Syrian President Bashar al-Assad made a rare public appearance as he visited elated troops on the front line in newly captured areas near the capital Damascus.
Assad congratulated the forces during the visit broadcast on state-run television.
"We are proud of you," said Assad, who wore a suit with no tie, flashed smiles and stopped for chats with soldiers, who cheered and pumped fists in the air in formerly rebel-held eastern Ghouta.
The Britain-based Syrian Observatory for Human Rights said the Syrian government is now in control of over 80 percent of the area near Damascus where a government offensive has killed hundreds and forced tens of thousands from their homes.
Recapturing eastern Ghouta, which has been under rebel control since 2012, would mark one of Assad's biggest victory in the country's civil war. It would also be the worst setback for rebels since the opposition was ousted from eastern Aleppo in late 2016 after a similar siege and bombing campaign.
Assad also told soldier that the residents of the capital, who have come under repeated fire and shelling from the rebel-held areas, appreciate the military's advances.

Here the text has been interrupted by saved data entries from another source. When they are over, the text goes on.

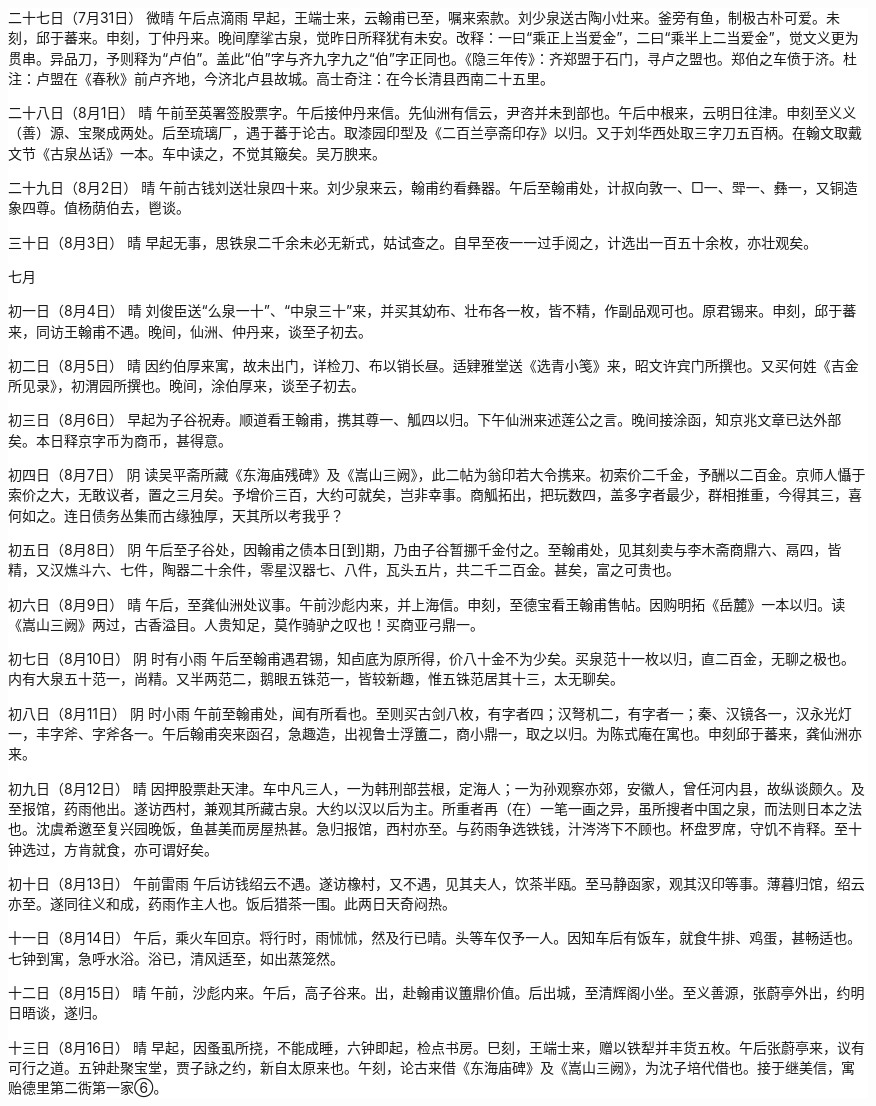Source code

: 二十七日（7月31日） 微晴 午后点滴雨
早起，王端士来，云翰甫已至，嘱来索款。刘少泉送古陶小灶来。釜旁有鱼，制极古朴可爱。未刻，邱于蕃来。申刻，丁仲丹来。晚间摩挲古泉，觉昨日所释犹有未安。改释：一曰“乘正上当爱金”，二曰“乘半上二当爱金”，觉文义更为贯串。异品刀，予则释为“卢伯”。盖此“伯”字与齐九字九之“伯”字正同也。《隐三年传》：齐郑盟于石门，寻卢之盟也。郑伯之车偾于济。杜注：卢盟在《春秋》前卢齐地，今济北卢县故城。高士奇注：在今长清县西南二十五里。

二十八日（8月1日） 晴
午前至英署签股票字。午后接仲丹来信。先仙洲有信云，尹咨并未到部也。午后中根来，云明日往津。申刻至义义（善）源、宝聚成两处。后至琉璃厂，遇于蕃于论古。取漆园印型及《二百兰亭斋印存》以归。又于刘华西处取三字刀五百柄。在翰文取戴文节《古泉丛话》一本。车中读之，不觉其簸矣。吴万腴来。

二十九日（8月2日） 晴
午前古钱刘送壮泉四十来。刘少泉来云，翰甫约看彝器。午后至翰甫处，计叔向敦一、□一、斝一、彝一，又铜造象四尊。值杨荫伯去，鬯谈。

三十日（8月3日） 晴
早起无事，思铁泉二千余未必无新式，姑试查之。自早至夜一一过手阅之，计选出一百五十余枚，亦壮观矣。

七月

初一日（8月4日） 晴
刘俊臣送“么泉一十”、“中泉三十”来，并买其幼布、壮布各一枚，皆不精，作副品观可也。原君锡来。申刻，邱于蕃来，同访王翰甫不遇。晚间，仙洲、仲丹来，谈至子初去。

初二日（8月5日） 晴
因约伯厚来寓，故未出门，详检刀、布以销长昼。适肄雅堂送《选青小笺》来，昭文许宾门所撰也。又买何姓《吉金所见录》，初渭园所撰也。晚间，涂伯厚来，谈至子初去。

初三日（8月6日）
早起为子谷祝寿。顺道看王翰甫，携其尊一、觚四以归。下午仙洲来述莲公之言。晚间接涂函，知京兆文章已达外部矣。本日释京字币为商币，甚得意。

初四日（8月7日） 阴
读吴平斋所藏《东海庙残碑》及《嵩山三阙》，此二帖为翁印若大令携来。初索价二千金，予酬以二百金。京师人懾于索价之大，无敢议者，置之三月矣。予增价三百，大约可就矣，岂非幸事。商觚拓出，把玩数四，盖多字者最少，群相推重，今得其三，喜何如之。连日债务丛集而古缘独厚，天其所以考我乎？

初五日（8月8日） 阴
午后至子谷处，因翰甫之债本日[到]期，乃由子谷暂挪千金付之。至翰甫处，见其刻卖与李木斋商鼎六、鬲四，皆精，又汉燋斗六、七件，陶器二十余件，零星汉器七、八件，瓦头五片，共二千二百金。甚矣，富之可贵也。

初六日（8月9日） 晴
午后，至龚仙洲处议事。午前沙彪内来，并上海信。申刻，至德宝看王翰甫售帖。因购明拓《岳麓》一本以归。读《嵩山三阙》两过，古香溢目。人贵知足，莫作骑驴之叹也！买商亚弓鼎一。

初七日（8月10日） 阴 时有小雨
午后至翰甫遇君锡，知卣底为原所得，价八十金不为少矣。买泉范十一枚以归，直二百金，无聊之极也。内有大泉五十范一，尚精。又半两范二，鹅眼五铢范一，皆较新趣，惟五铢范居其十三，太无聊矣。

初八日（8月11日） 阴 时小雨
午前至翰甫处，闻有所看也。至则买古剑八枚，有字者四；汉弩机二，有字者一；秦、汉镜各一，汉永光灯一，丰字斧、字斧各一。午后翰甫突来函召，急趣造，出视鲁士浮簠二，商小鼎一，取之以归。为陈式庵在寓也。申刻邱于蕃来，龚仙洲亦来。

初九日（8月12日） 晴
因押股票赴天津。车中凡三人，一为韩刑部芸根，定海人；一为孙观察亦郊，安徽人，曾任河内县，故纵谈颇久。及至报馆，药雨他出。遂访西村，兼观其所藏古泉。大约以汉以后为主。所重者再（在）一笔一画之异，虽所搜者中国之泉，而法则日本之法也。沈虞希邀至复兴园晚饭，鱼甚美而房屋热甚。急归报馆，西村亦至。与药雨争选铁钱，汁涔涔下不顾也。杯盘罗席，守饥不肯释。至十钟选过，方肯就食，亦可谓好矣。

初十日（8月13日） 午前雷雨
午后访钱绍云不遇。遂访橡村，又不遇，见其夫人，饮茶半瓯。至马静函家，观其汉印等事。薄暮归馆，绍云亦至。遂同往义和成，药雨作主人也。饭后猎茶一围。此两日天奇闷热。

十一日（8月14日）
午后，乘火车回京。将行时，雨怵怵，然及行已晴。头等车仅予一人。因知车后有饭车，就食牛排、鸡蛋，甚畅适也。七钟到寓，急呼水浴。浴已，清风适至，如出蒸笼然。

十二日（8月15日） 晴
午前，沙彪内来。午后，高子谷来。出，赴翰甫议簠鼎价值。后出城，至清辉阁小坐。至义善源，张蔚亭外出，约明日晤谈，遂归。

十三日（8月16日） 晴
早起，因蚤虱所挠，不能成睡，六钟即起，检点书房。巳刻，王端士来，赠以铁犁并丰货五枚。午后张蔚亭来，议有可行之道。五钟赴聚宝堂，贾子詠之约，新自太原来也。午刻，论古来借《东海庙碑》及《嵩山三阙》，为沈子培代借也。接于继美信，寓贻德里第二衖第一家⑥。

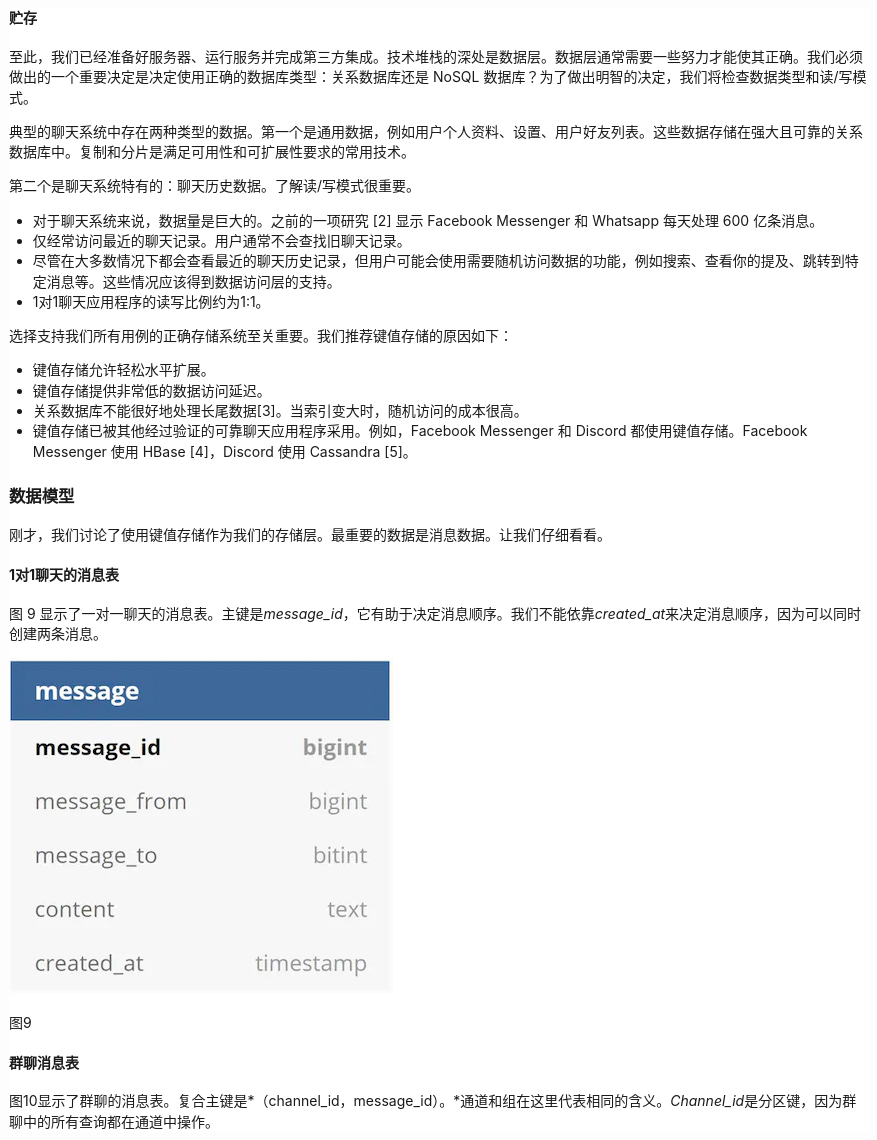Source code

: #### 贮存

至此，我们已经准备好服务器、运行服务并完成第三方集成。技术堆栈的深处是数据层。数据层通常需要一些努力才能使其正确。我们必须做出的一个重要决定是决定使用正确的数据库类型：关系数据库还是 NoSQL 数据库？为了做出明智的决定，我们将检查数据类型和读/写模式。

典型的聊天系统中存在两种类型的数据。第一个是通用数据，例如用户个人资料、设置、用户好友列表。这些数据存储在强大且可靠的关系数据库中。复制和分片是满足可用性和可扩展性要求的常用技术。

第二个是聊天系统特有的：聊天历史数据。了解读/写模式很重要。

- 对于聊天系统来说，数据量是巨大的。之前的一项研究 [2] 显示 Facebook Messenger 和 Whatsapp 每天处理 600 亿条消息。
- 仅经常访问最近的聊天记录。用户通常不会查找旧聊天记录。
- 尽管在大多数情况下都会查看最近的聊天历史记录，但用户可能会使用需要随机访问数据的功能，例如搜索、查看你的提及、跳转到特定消息等。这些情况应该得到数据访问层的支持。
- 1对1聊天应用程序的读写比例约为1:1。

选择支持我们所有用例的正确存储系统至关重要。我们推荐键值存储的原因如下：

- 键值存储允许轻松水平扩展。
- 键值存储提供非常低的数据访问延迟。
- 关系数据库不能很好地处理长尾数据[3]。当索引变大时，随机访问的成本很高。
- 键值存储已被其他经过验证的可靠聊天应用程序采用。例如，Facebook Messenger 和 Discord 都使用键值存储。Facebook Messenger 使用 HBase [4]，Discord 使用 Cassandra [5]。

### 数据模型

刚才，我们讨论了使用键值存储作为我们的存储层。最重要的数据是消息数据。让我们仔细看看。

#### 1对1聊天的消息表

图 9 显示了一对一聊天的消息表。主键是*message_id*，它有助于决定消息顺序。我们不能依靠*created_at*来决定消息顺序，因为可以同时创建两条消息。

![](./images/13/9.webp)

图9

#### 群聊消息表

图10显示了群聊的消息表。复合主键是*（channel_id，message_id）。*通道和组在这里代表相同的含义。*Channel_id*是分区键，因为群聊中的所有查询都在通道中操作。
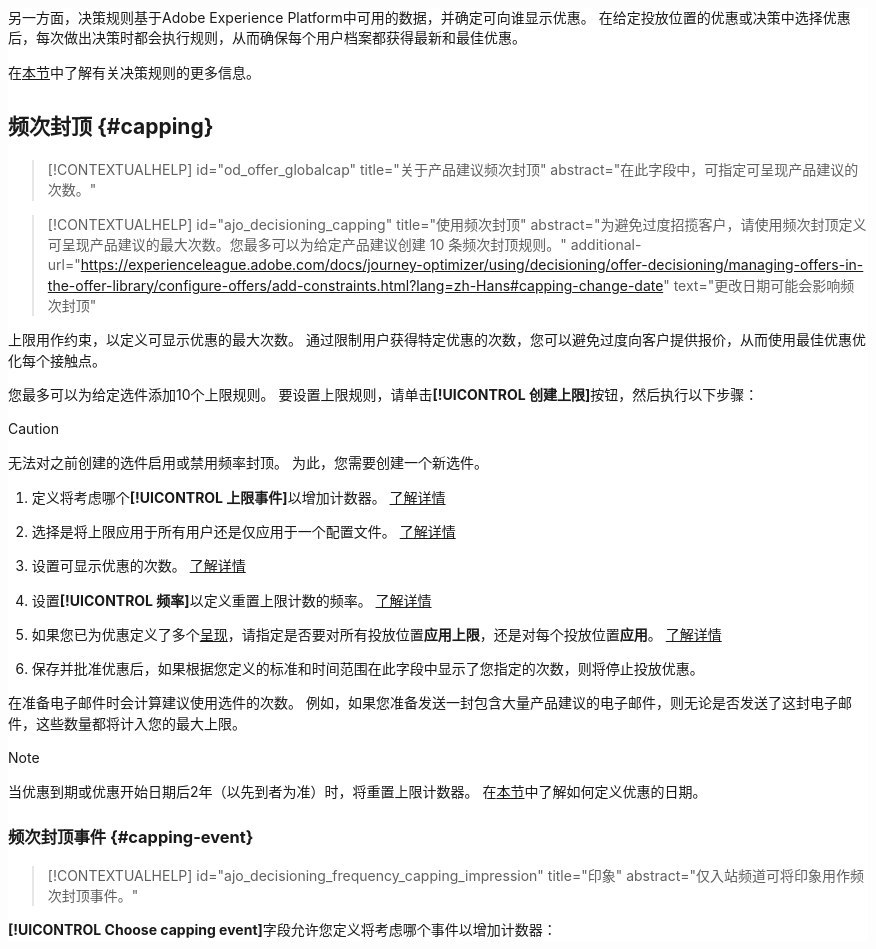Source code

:   另一方面，决策规则基于Adobe Experience Platform中可用的数据，并确定可向谁显示优惠。 在给定投放位置的优惠或决策中选择优惠后，每次做出决策时都会执行规则，从而确保每个用户档案都获得最新和最佳优惠。

  在[本节](creating-decision-rules.md)中了解有关决策规则的更多信息。

## 频次封顶 {#capping}

>[!CONTEXTUALHELP]
>id="od_offer_globalcap"
>title="关于产品建议频次封顶"
>abstract="在此字段中，可指定可呈现产品建议的次数。"

>[!CONTEXTUALHELP]
>id="ajo_decisioning_capping"
>title="使用频次封顶"
>abstract="为避免过度招揽客户，请使用频次封顶定义可呈现产品建议的最大次数。您最多可以为给定产品建议创建 10 条频次封顶规则。"
>additional-url="https://experienceleague.adobe.com/docs/journey-optimizer/using/decisioning/offer-decisioning/managing-offers-in-the-offer-library/configure-offers/add-constraints.html?lang=zh-Hans#capping-change-date" text="更改日期可能会影响频次封顶"

上限用作约束，以定义可显示优惠的最大次数。 通过限制用户获得特定优惠的次数，您可以避免过度向客户提供报价，从而使用最佳优惠优化每个接触点。

您最多可以为给定选件添加10个上限规则。 要设置上限规则，请单击&#x200B;**[!UICONTROL 创建上限]**&#x200B;按钮，然后执行以下步骤：

>[!CAUTION]
>
>无法对之前创建的选件启用或禁用频率封顶。 为此，您需要创建一个新选件。

1. 定义将考虑哪个&#x200B;**[!UICONTROL 上限事件]**&#x200B;以增加计数器。 [了解详情](#capping-event)

1. 选择是将上限应用于所有用户还是仅应用于一个配置文件。 [了解详情](#capping-type)

1. 设置可显示优惠的次数。 [了解详情](#capping-count)

1. 设置&#x200B;**[!UICONTROL 频率]**&#x200B;以定义重置上限计数的频率。 [了解详情](#frequency-capping)

1. 如果您已为优惠定义了多个[呈现](add-representations.md)，请指定是否要对所有投放位置&#x200B;**应用上限**，还是对每个投放位置&#x200B;**应用**。 [了解详情](#placements)

1. 保存并批准优惠后，如果根据您定义的标准和时间范围在此字段中显示了您指定的次数，则将停止投放优惠。

在准备电子邮件时会计算建议使用选件的次数。 例如，如果您准备发送一封包含大量产品建议的电子邮件，则无论是否发送了这封电子邮件，这些数量都将计入您的最大上限。



>[!NOTE]
>
>当优惠到期或优惠开始日期后2年（以先到者为准）时，将重置上限计数器。 在[本节](creating-personalized-offers.md#create-offer)中了解如何定义优惠的日期。

### 频次封顶事件 {#capping-event}

>[!CONTEXTUALHELP]
>id="ajo_decisioning_frequency_capping_impression"
>title="印象"
>abstract="仅入站频道可将印象用作频次封顶事件。"

**[!UICONTROL Choose capping event]**&#x200B;字段允许您定义将考虑哪个事件以增加计数器：
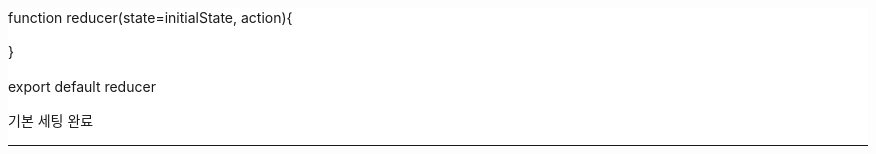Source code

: function reducer(state=initialState, action){

}

export default reducer


기본 세팅 완료

----------------------------------------------------------------------------------------------------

Assad told the soldiers that they are not only fighting for the region but also to rid the world of terrorism.
"With every bullet you fire at a terrorist, you change the balance in the world," Assad said. Syria's government views all its opposition as terrorists.
It was not clear where in eastern Ghouta Assad was.
The visit comes on the week the war enters its eighth year, a war that has devastated large parts of Syria, and displaced nearly half of the population. What started as peaceful protests against his family's long rule turned into a civil war after a heavy crackdown.
The government fought the opposition for years, using its air force and artillery and solicited help from its Russian and Iranian allies, who threw their weight behind Assad.
The United Nations told Reuters on Sunday they estimate around 25,000 people have left eastern Ghouta in the past week. Civilians have been making their way out towards army positions on foot, hauling their belongings with them. They are then transferred to one of three reception centers.
The Observatory said about 50,000 had left the southern pocket in the past 72 hours and thousands left on Sunday. Russian news agencies said more than 73,000 people have left eastern Ghouta so far, 25,000 of which left on Sunday.
The Observatory also reported that Sunday saw new intense shelling on Douma, the largest town in eastern Ghouta, after days of relative calm.
Meanwhile, figures close to rebels said talks were underway with the aim of them leaving to other opposition areas or giving up arms, though rebels have publicly ruled out the kind of negotiated withdrawal that helped Assad recover Aleppo, Homs and other areas.